Content starts

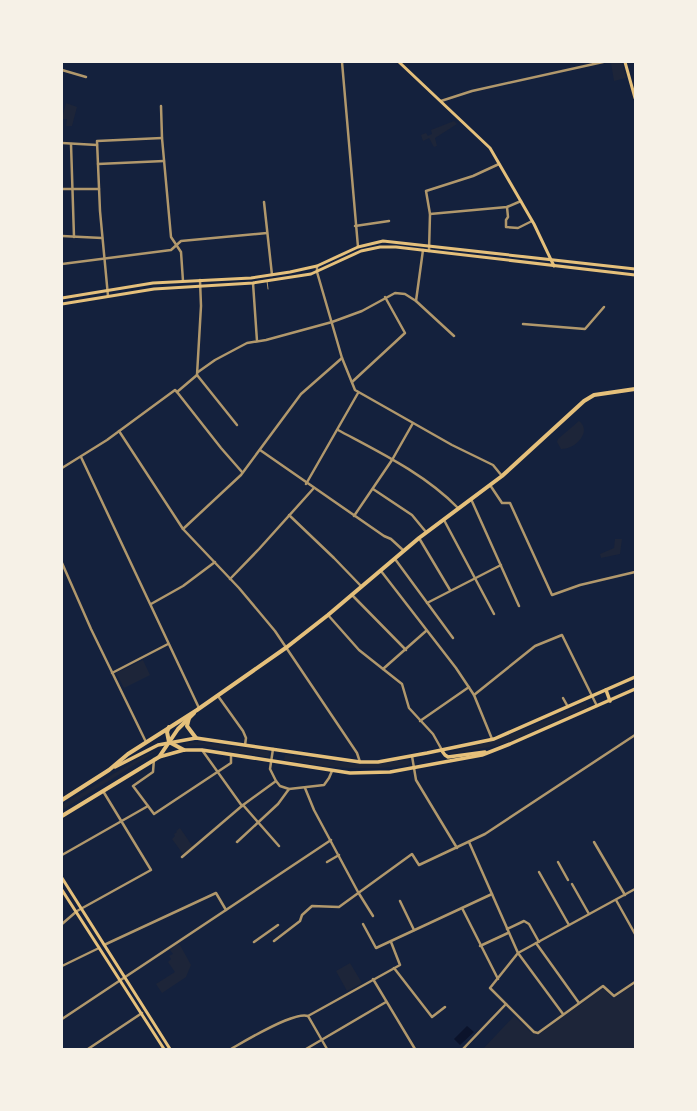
<svg xmlns="http://www.w3.org/2000/svg" width="697" height="1111" viewBox="0 0 697 1111" font-family="Barlow,sans-serif">
	<rect width="100%" height="100%" fill="#14213d"/>
	<!-- green -->
	<g fill="#1d2539">
		<polygon points="622,62 626,78 614,81 611,63"/>
		<polygon points="66,103 77,107 72,126 66,126 67,119 62,119"/>
		<polygon points="454,121 457,124 435,138 437,146 434,147 429,138 423,141 421,135 426,133 428,136 432,134 431,130"/>
		<path d="M579 421C593 432 574 450 561 449L557 442 558 439Z"/>
		<polygon points="615,539 622,539 620,554 601,558 600,554 614,548"/>
		<polygon points="143,660 150,675 124,688 116,673"/>
		<path d="M586 702 588 707 509 742 496 746 448 754 449 752C499 742 540 723 586 702Z"/>
		<polygon points="198,742 267,751 270,754 268,757 232,752 203,745 186,746 186,743"/>
		<polygon points="160,749 62,810 62,805 143,756"/>
		<path d="M285 755 356 764 408 760 411 762 408 765C366 772 326 767 284 760Z"/>
		<polygon points="180,828 193,847 183,854 172,839 175,836 174,834 177,832 176,831"/>
		<polygon points="177,944 180,945 191,965 186,977 162,993 156,984 175,972 168,962 171,959 169,956 173,954 170,950"/>
		<polygon points="350,963 362,983 347,991 336,971"/>
		<polygon points="635,984 635,1049 483,1049 514,1016 532,1033 539,1034 603,988 613,998"/>
	</g>
	<!-- water -->
	<polygon fill="#0b132b" points="467,1026 474,1032 460,1045 454,1039"/>
	<g fill="none" stroke-linecap="round" stroke-linejoin="round">
		<!-- service -->
		<polyline stroke="#b1986c" stroke-width="1" points="267,281 268,289"/>
		<!-- minor -->
		<g stroke="#b1986c" stroke-width="2.5">
			<polyline points="342,62 358,247"/>
			<polyline points="62,70 86,77"/>
			<polyline points="441,101 472,91 603,62"/>
			<polyline points="161,106 162,138 171,237 181,252 183,281"/>
			<polyline points="62,143 97,145"/>
			<polyline points="71,144 74,237"/>
			<polyline points="98,164 164,161"/>
			<polyline points="62,189 99,189"/>
			<polyline points="264,202 272,275"/>
			<polyline points="507,207 508,217 506,220 506,227 518,228 532,221"/>
			<polyline points="430,214 507,207 521,201"/>
			<polyline points="355,226 389,221"/>
			<polyline points="62,236 102,238"/>
			<polyline points="429,251 430,214 426,191 473,176 499,164"/>
			<polyline points="62,264 171,250 181,241 267,233"/>
			<polyline points="317,266 317,272 342,358 355,390 452,445 493,465 502,476"/>
			<polyline points="253,283 257,341"/>
			<polyline points="108,296 100,211 97,141 162,138"/>
			<polyline points="416,301 423,250"/>
			<polyline points="523,324 585,329 604,307"/>
			<polyline points="198,372 215,360 247,343 266,340 332,322 362,311 395,293 405,294 416,301 454,336"/>
			<polyline points="197,375 237,425"/>
			<polyline points="352,382 405,333 385,297"/>
			<polyline points="177,392 221,448 242,472"/>
			<path d="M338 430C379 452 425 474 458 508"/>
			<polyline points="119,431 183,529 239,588 275,631 357,753 360,762"/>
			<polyline points="260,450 384,536 391,539 404,551"/>
			<polyline points="81,457 199,708"/>
			<polyline points="62,468 107,440 175,390 177,392 197,375 201,306 200,280"/>
			<polyline points="306,484 358,393"/>
			<polyline points="490,485 502,503 510,503 552,595 580,585 635,572"/>
			<polyline points="373,489 412,515 426,532"/>
			<polyline points="471,499 519,606"/>
			<polyline points="289,515 334,558 361,586"/>
			<polyline points="354,516 392,460 413,423"/>
			<polyline points="444,520 494,614"/>
			<polyline points="183,529 241,475 301,394 342,358"/>
			<polyline points="419,538 450,590"/>
			<polyline points="395,559 453,638"/>
			<polyline points="62,563 91,629 146,742"/>
			<polyline points="381,571 456,668 474,695"/>
			<polyline points="230,579 259,549 313,489"/>
			<polyline points="352,595 406,650"/>
			<polyline points="427,603 501,565"/>
			<polyline points="151,604 183,586 215,562"/>
			<polyline points="328,615 359,650 402,684 409,708 433,734 442,750"/>
			<polyline points="383,669 426,631"/>
			<polyline points="112,673 168,644"/>
			<polyline points="218,696 243,731 246,738 245,745"/>
			<polyline points="563,698 568,707"/>
			<polyline points="420,721 469,687"/>
			<polyline points="492,739 474,695 535,646 562,635 597,706"/>
			<polyline points="273,749 270,769 276,781 280,786 289,789 324,785 329,778 332,771"/>
			<polyline points="202,750 242,806"/>
			<polyline points="412,756 416,780 457,848"/>
			<polyline points="154,759 153,772 133,786 154,814 231,763 231,756"/>
			<polyline points="305,788 314,810 358,892 373,916"/>
			<polyline points="243,805 279,846"/>
			<polyline points="237,842 278,804 289,789"/>
			<polyline points="469,842 518,953 563,1014"/>
			<polyline points="594,842 625,895"/>
			<polyline points="62,855 148,806"/>
			<polyline points="182,857 243,805 276,781"/>
			<polyline points="327,862 339,855"/>
			<polyline points="558,862 568,880"/>
			<polyline points="539,872 569,925"/>
			<polyline points="572,884 589,914"/>
			<polyline points="635,889 518,953 490,988 534,1032 538,1033 603,986 614,996 635,982"/>
			<polyline points="616,900 635,934"/>
			<polyline points="400,901 414,930"/>
			<polyline points="462,908 498,979"/>
			<polyline points="62,924 77,911 151,870 103,791"/>
			<polyline points="363,924 376,948 492,894"/>
			<polyline points="507,929 524,921 529,924 539,942"/>
			<polyline points="274,941 300,921 302,915 312,906 339,907 412,854 419,865 485,834 635,735"/>
			<polyline points="254,942 278,925"/>
			<polyline points="536,943 579,1003"/>
			<polyline points="104,945 216,893 226,910"/>
			<polyline points="480,946 508,933"/>
			<polyline points="62,966 99,948"/>
			<polyline points="394,968 432,1017 445,1007"/>
			<polyline points="373,979 415,1049"/>
			<polyline points="308,1016 327,1049"/>
			<polyline points="62,1019 331,840"/>
			<polyline points="88,1049 142,1013"/>
			<path d="M231 1049C245 1041 294 1011 308 1016L400 965 391 942"/>
			<polyline points="306,1049 386,1002"/>
			<polyline points="463,1049 506,1004"/>
		</g>
		<!-- secondary -->
		<g stroke="#e5c07b" stroke-width="3">
			<polyline points="399,62 490,148 534,224 554,266"/>
			<polyline points="625,62 635,98"/>
			<polyline points="62,298 153,283 251,278 290,272 317,266 358,247 383,241 635,269"/>
			<polyline points="62,304 154,289 253,283 311,274 361,251 380,247 396,247 635,275"/>
			<polyline points="62,878 170,1049"/>
			<polyline points="62,890 164,1049"/>
		</g>
		<!-- primary -->
		<g stroke="#e5c07b" stroke-width="3.5">
			<polyline points="606,690 610,701"/>
			<polyline points="442,751 445,755 448,757 485,752"/>
			<polyline points="159,757 184,750 202,750 350,773 390,772 482,755 510,744 635,689"/>
			<polyline points="115,767 158,745 196,738 360,762 378,762 427,753 494,739 635,677"/>
		</g>
		<!-- trunk -->
		<g stroke="#e5c07b" stroke-width="4">
			<polyline points="189,718 187,726 196,738"/>
			<polyline points="169,727 167,732 169,742 184,750"/>
			<polyline points="62,800 109,770 128,754 197,710 287,647 328,615 419,538 502,476 584,401 594,395 635,389"/>
			<polyline points="62,816 159,757 178,729 194,713"/>
		</g>
	</g>
	<!-- border -->
	<rect width="697" height="1111" fill="none" stroke="#f6f1e7" stroke-width="126"/>
</svg>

Content ends

> [Task objective]
From the entries above, return each line with the word "fill" in it.

> [Answer below]
	<rect width="100%" height="100%" fill="#14213d"/>
	<g fill="#1d2539">
	<polygon fill="#0b132b" points="467,1026 474,1032 460,1045 454,1039"/>
	<g fill="none" stroke-linecap="round" stroke-linejoin="round">
	<rect width="697" height="1111" fill="none" stroke="#f6f1e7" stroke-width="126"/>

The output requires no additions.